### WORK INSTRUCTION:
Set out every line of the material below as a numbered list, skipping blank lines. Leave the pictures out of your answer.

### PROVIDED DATA:
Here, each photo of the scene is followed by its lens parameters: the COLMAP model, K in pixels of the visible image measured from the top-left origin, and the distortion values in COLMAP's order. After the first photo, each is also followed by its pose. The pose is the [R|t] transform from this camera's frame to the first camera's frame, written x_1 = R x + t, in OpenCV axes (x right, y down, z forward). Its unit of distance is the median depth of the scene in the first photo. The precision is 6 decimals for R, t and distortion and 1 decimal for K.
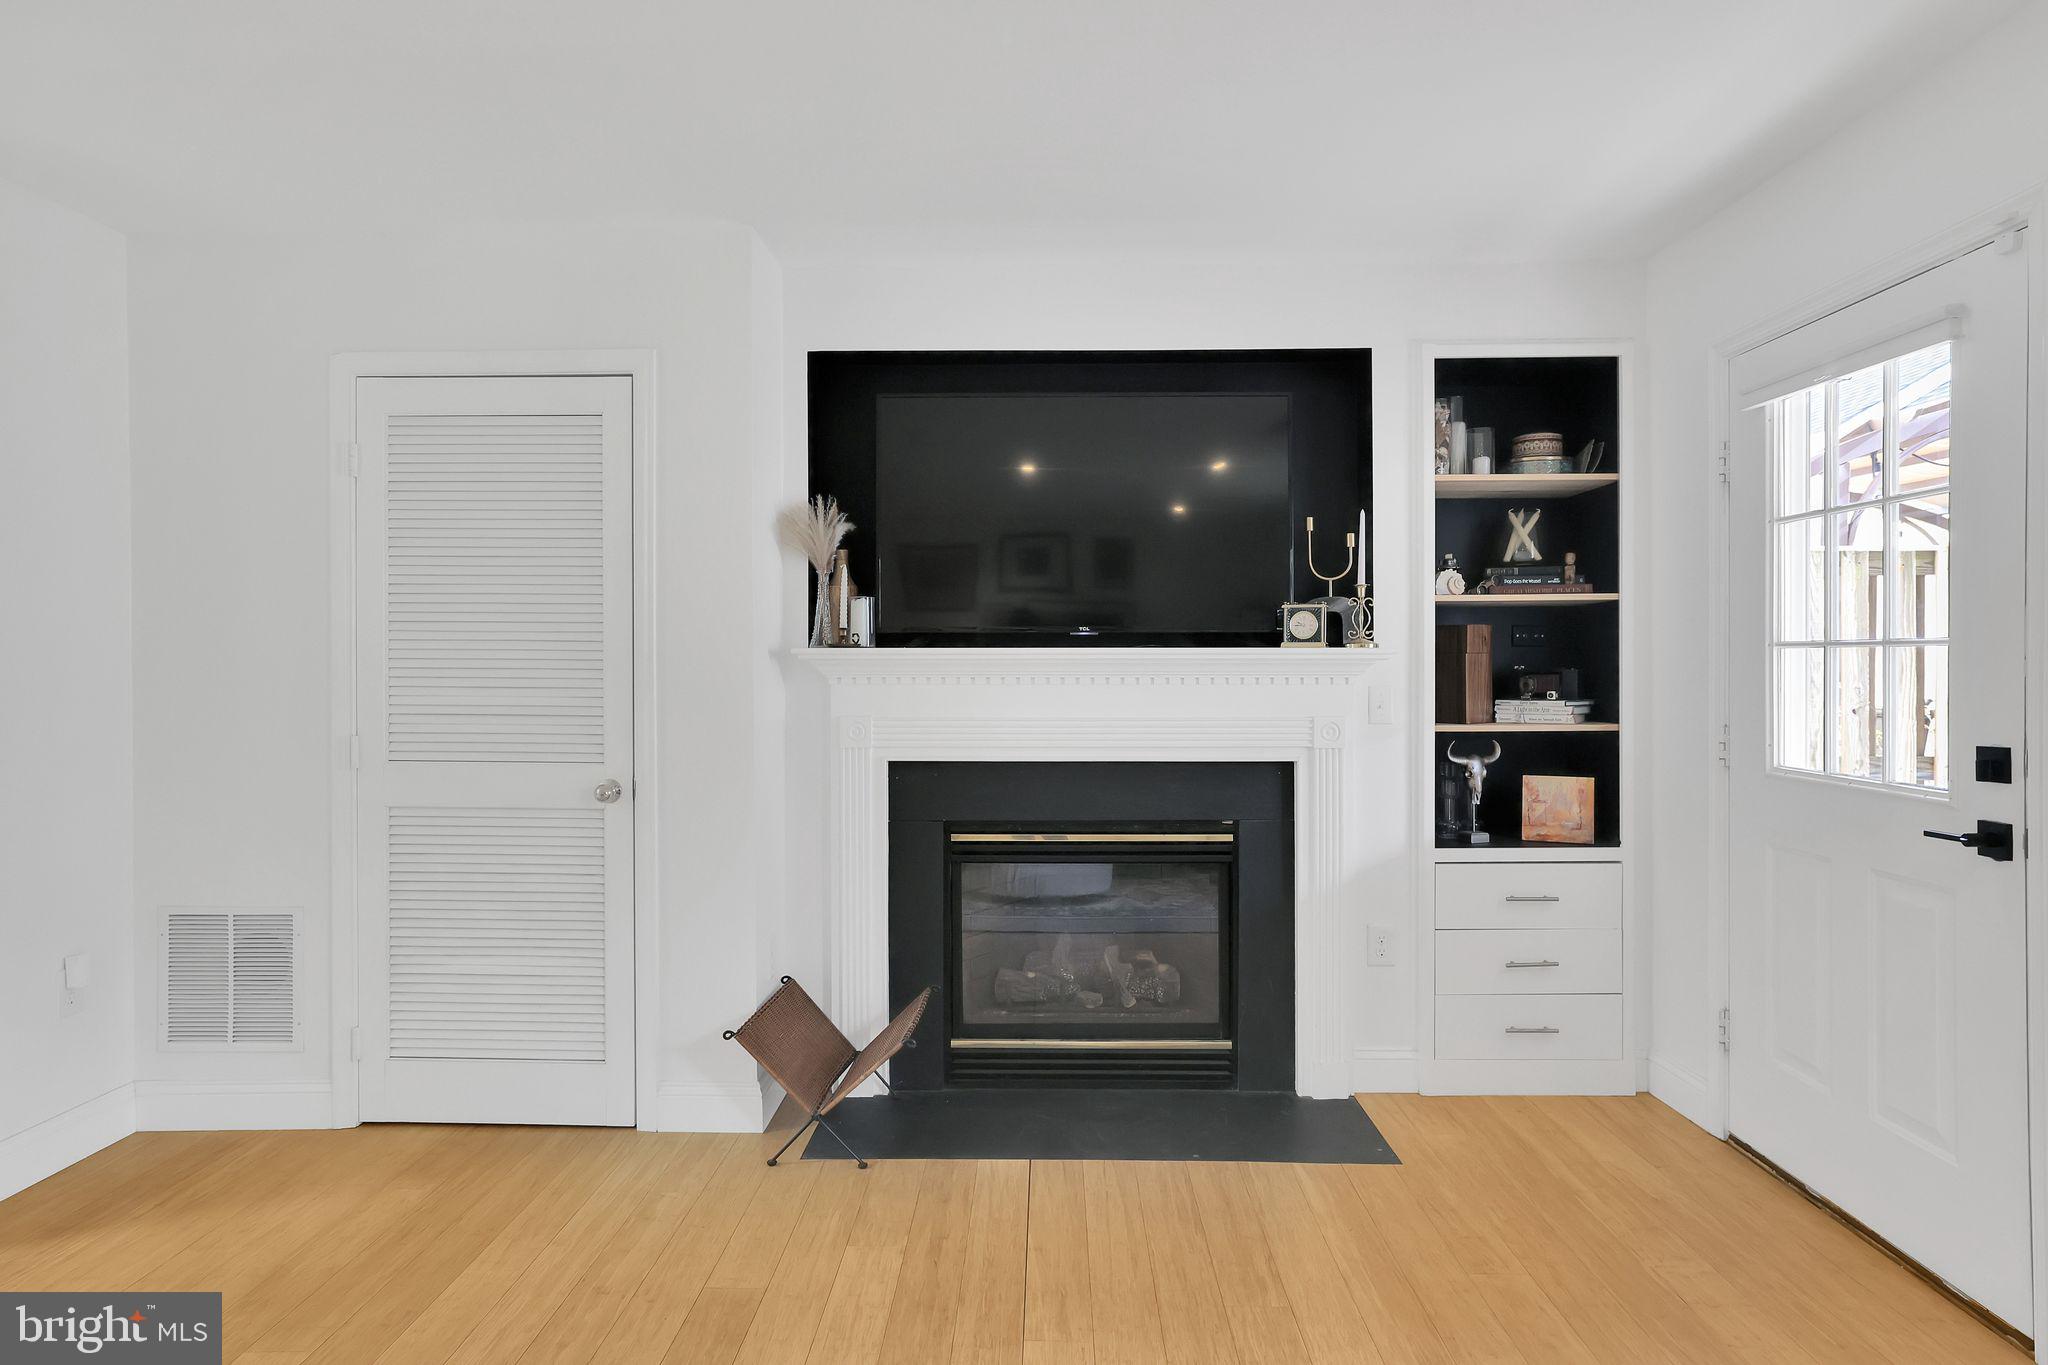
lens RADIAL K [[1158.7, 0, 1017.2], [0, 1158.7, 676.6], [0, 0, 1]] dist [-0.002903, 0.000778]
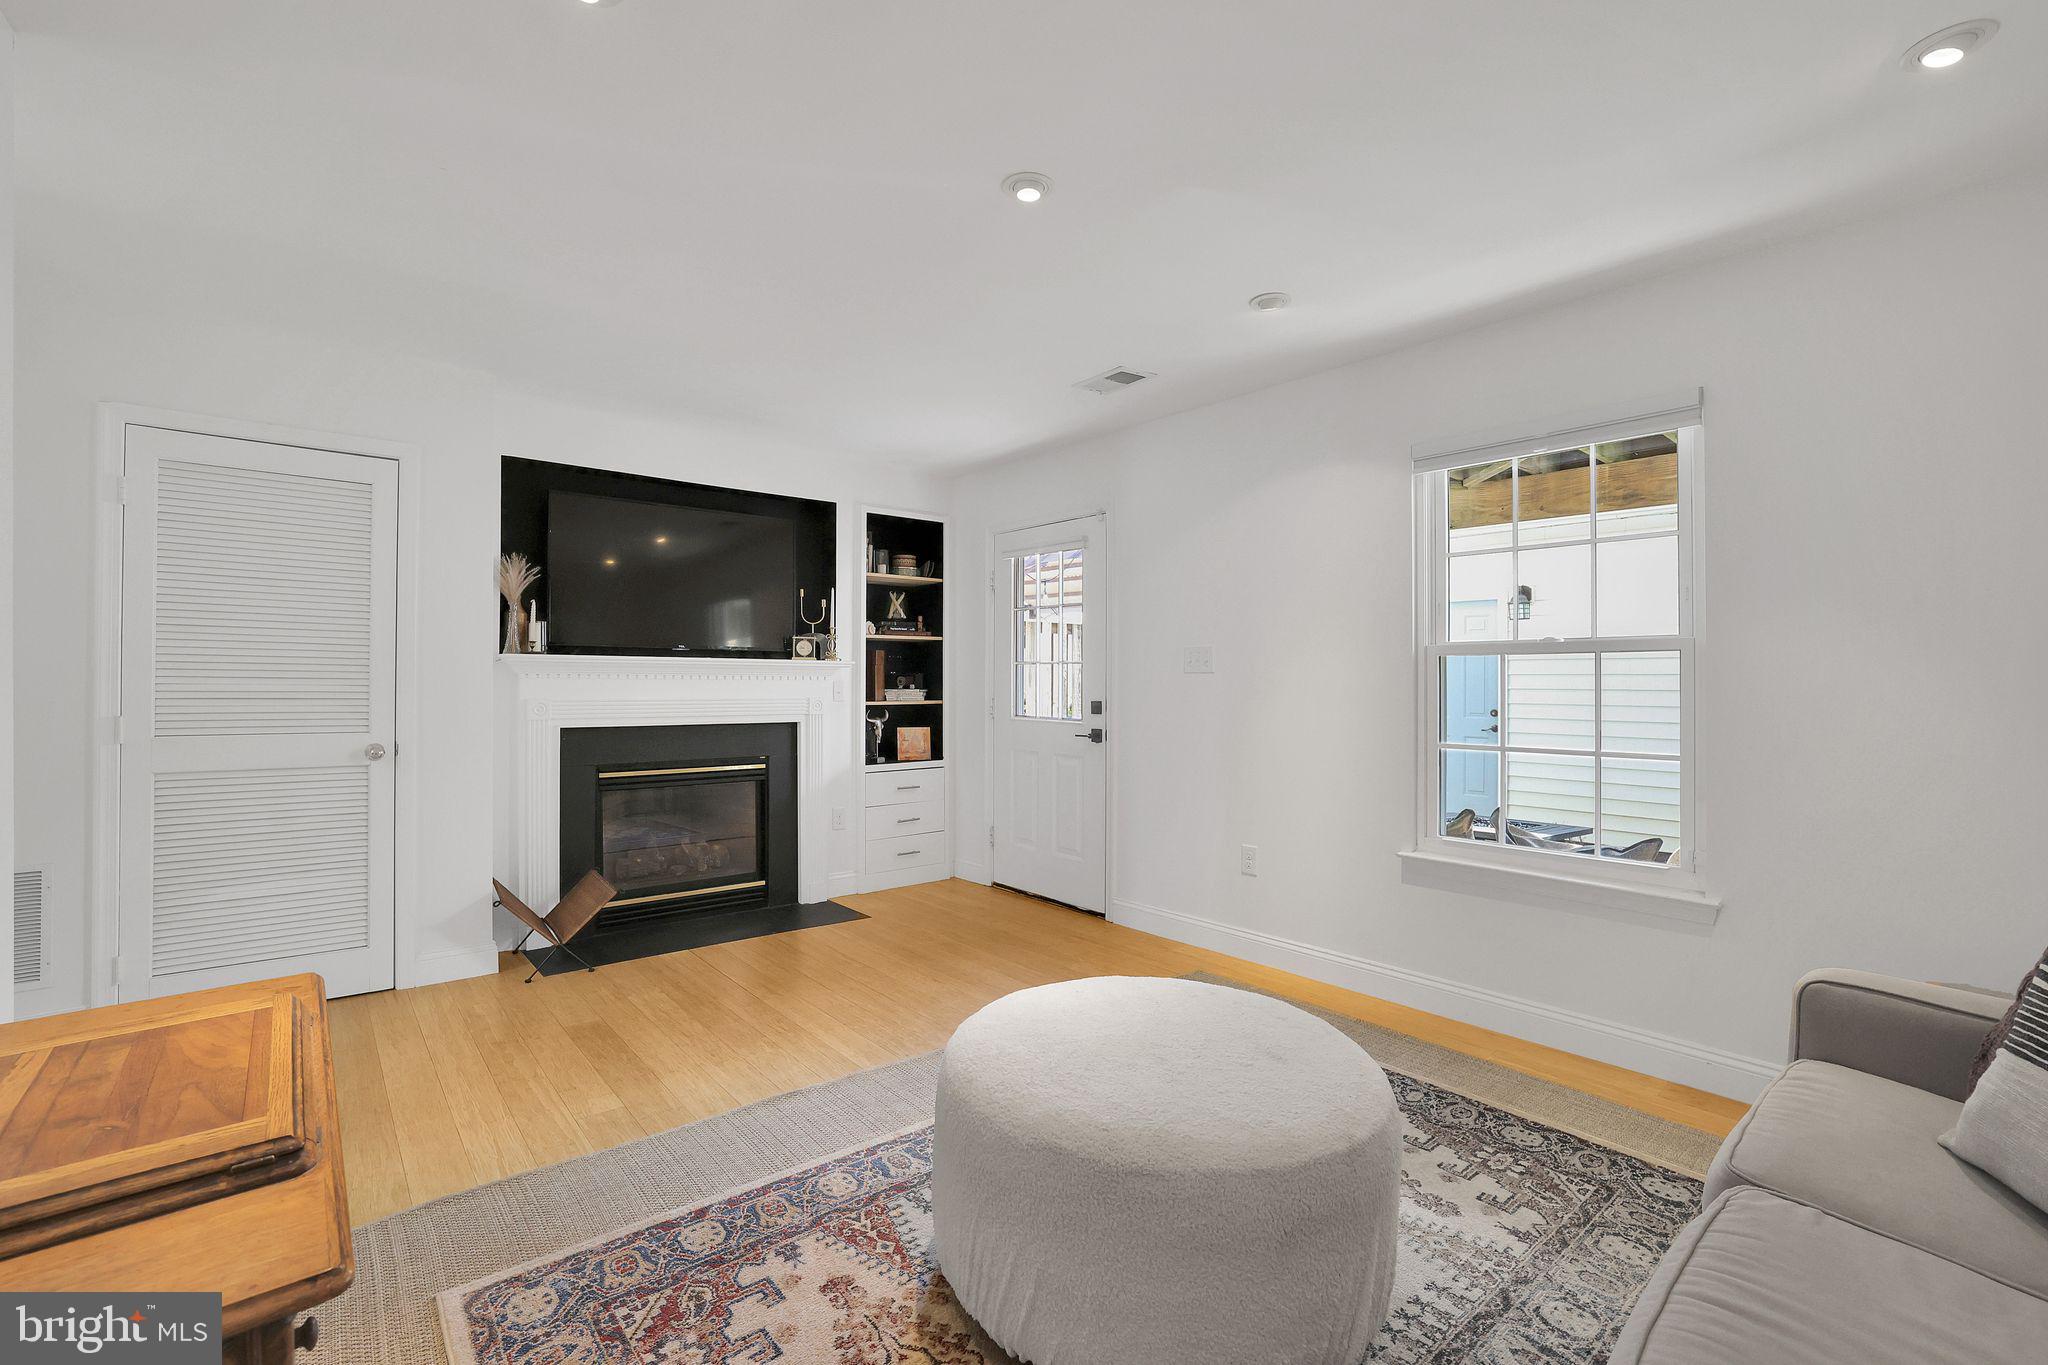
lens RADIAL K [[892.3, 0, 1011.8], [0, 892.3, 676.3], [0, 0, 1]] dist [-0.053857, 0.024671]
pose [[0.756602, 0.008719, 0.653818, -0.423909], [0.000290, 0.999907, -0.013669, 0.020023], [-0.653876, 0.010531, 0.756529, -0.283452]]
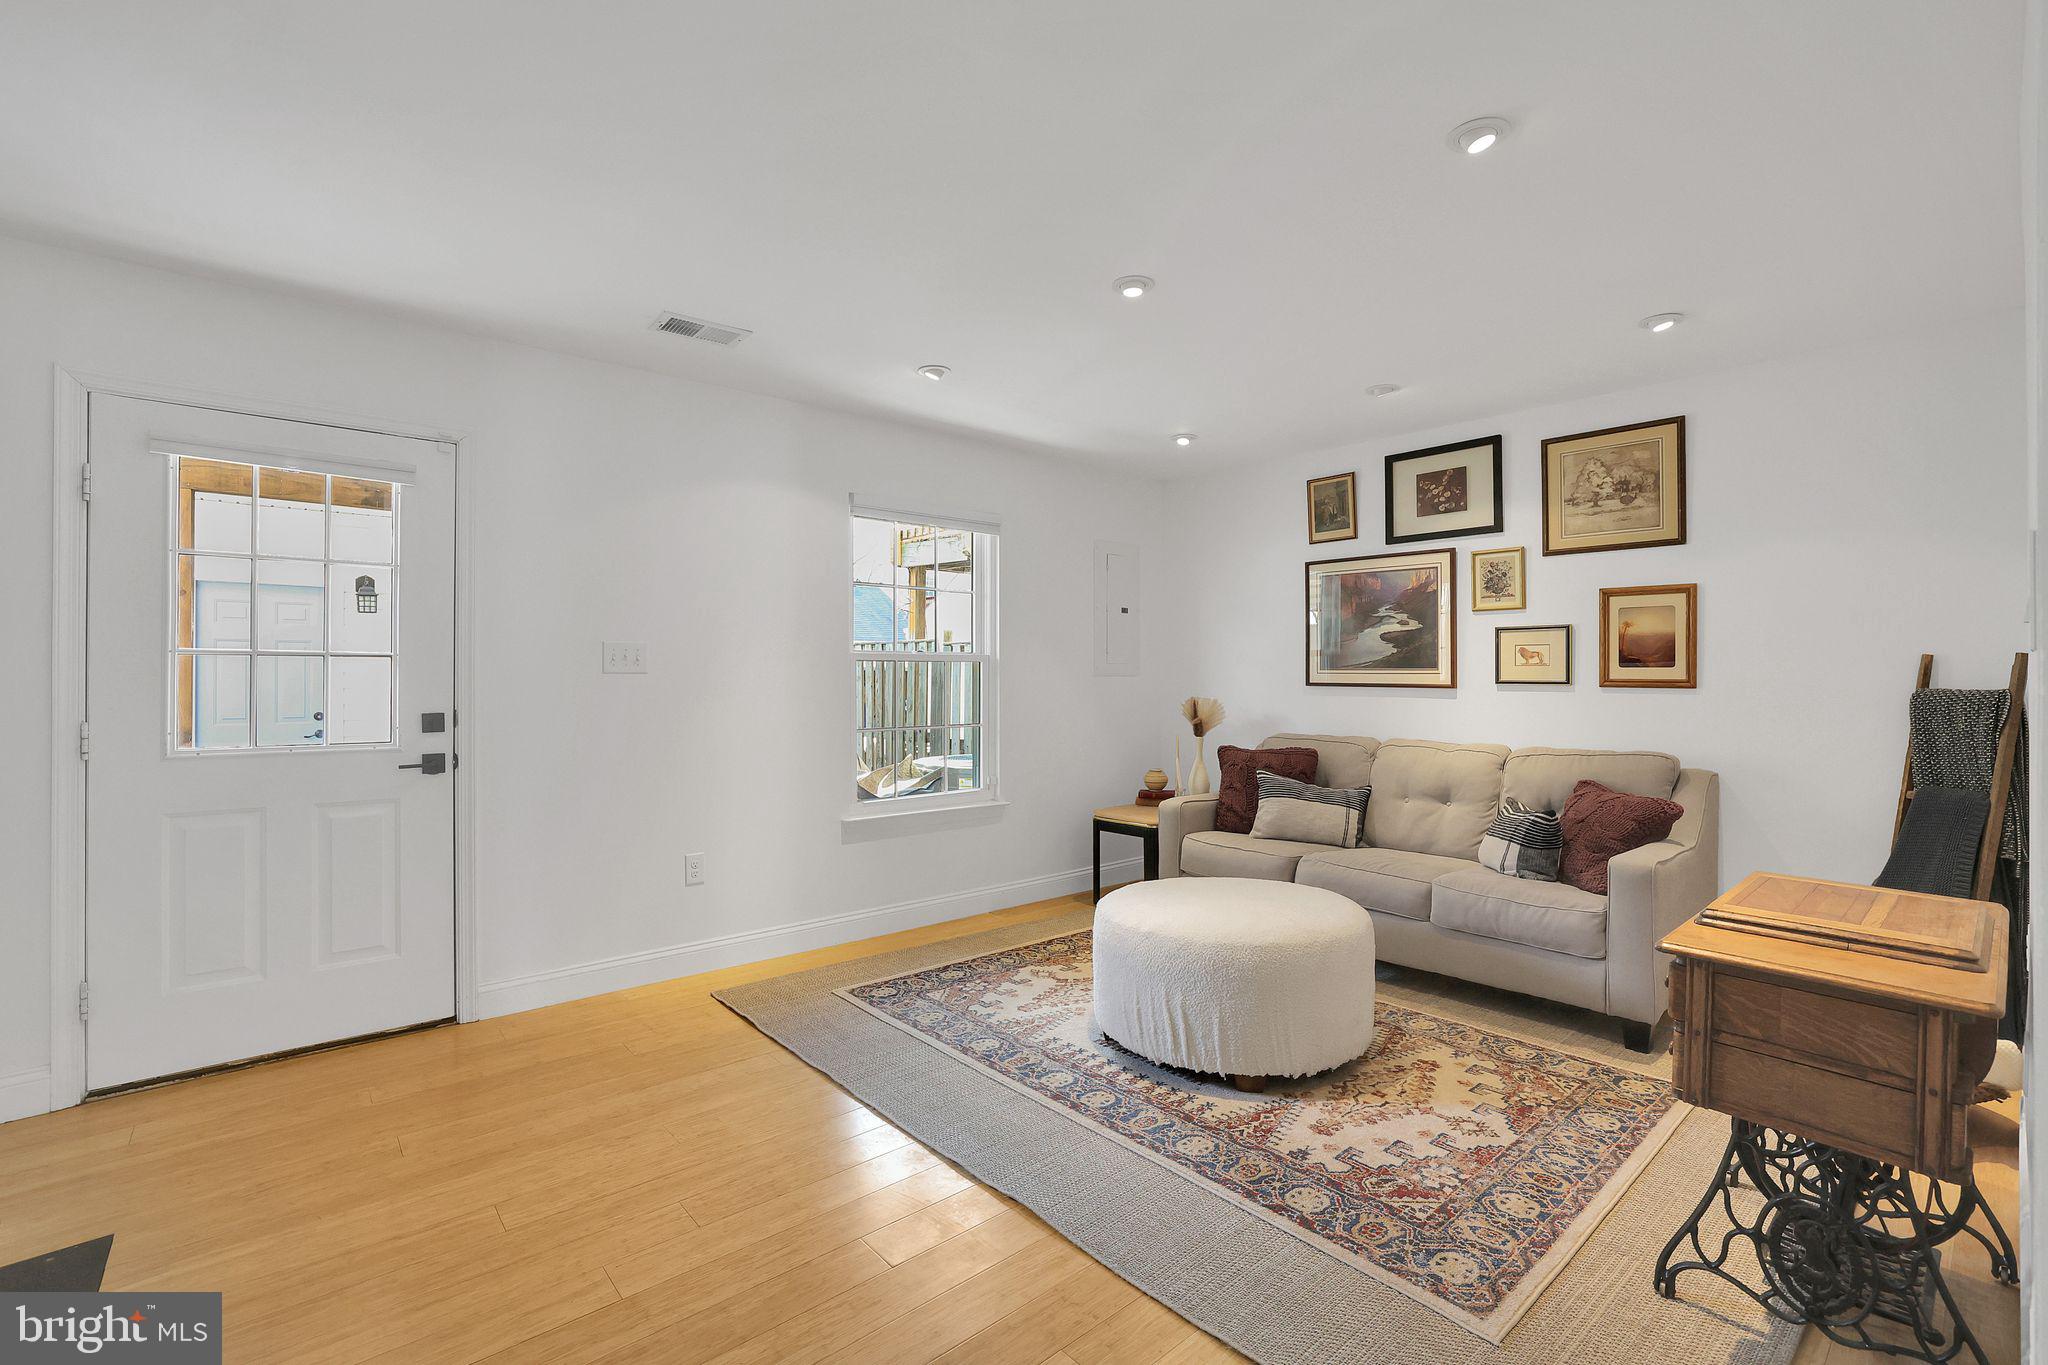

### WRITTEN ANSWER:
1. Here, each photo of the scene is followed by its lens parameters: the COLMAP model, K in pixels of the visible image measured from the top-left origin, and the distortion values in COLMAP's order. After the first photo, each is also followed by its pose. The pose is the [R|t] transform from this camera's frame to the first camera's frame, written x_1 = R x + t, in OpenCV axes (x right, y down, z forward). Its unit of distance is the median depth of the scene in the first photo. The precision is 6 decimals for R, t and distortion and 1 decimal for K.
2. lens RADIAL K [[1158.7, 0, 1017.2], [0, 1158.7, 676.6], [0, 0, 1]] dist [-0.002903, 0.000778]
3. lens RADIAL K [[892.3, 0, 1011.8], [0, 892.3, 676.3], [0, 0, 1]] dist [-0.053857, 0.024671]
4. pose [[0.756602, 0.008719, 0.653818, -0.423909], [0.000290, 0.999907, -0.013669, 0.020023], [-0.653876, 0.010531, 0.756529, -0.283452]]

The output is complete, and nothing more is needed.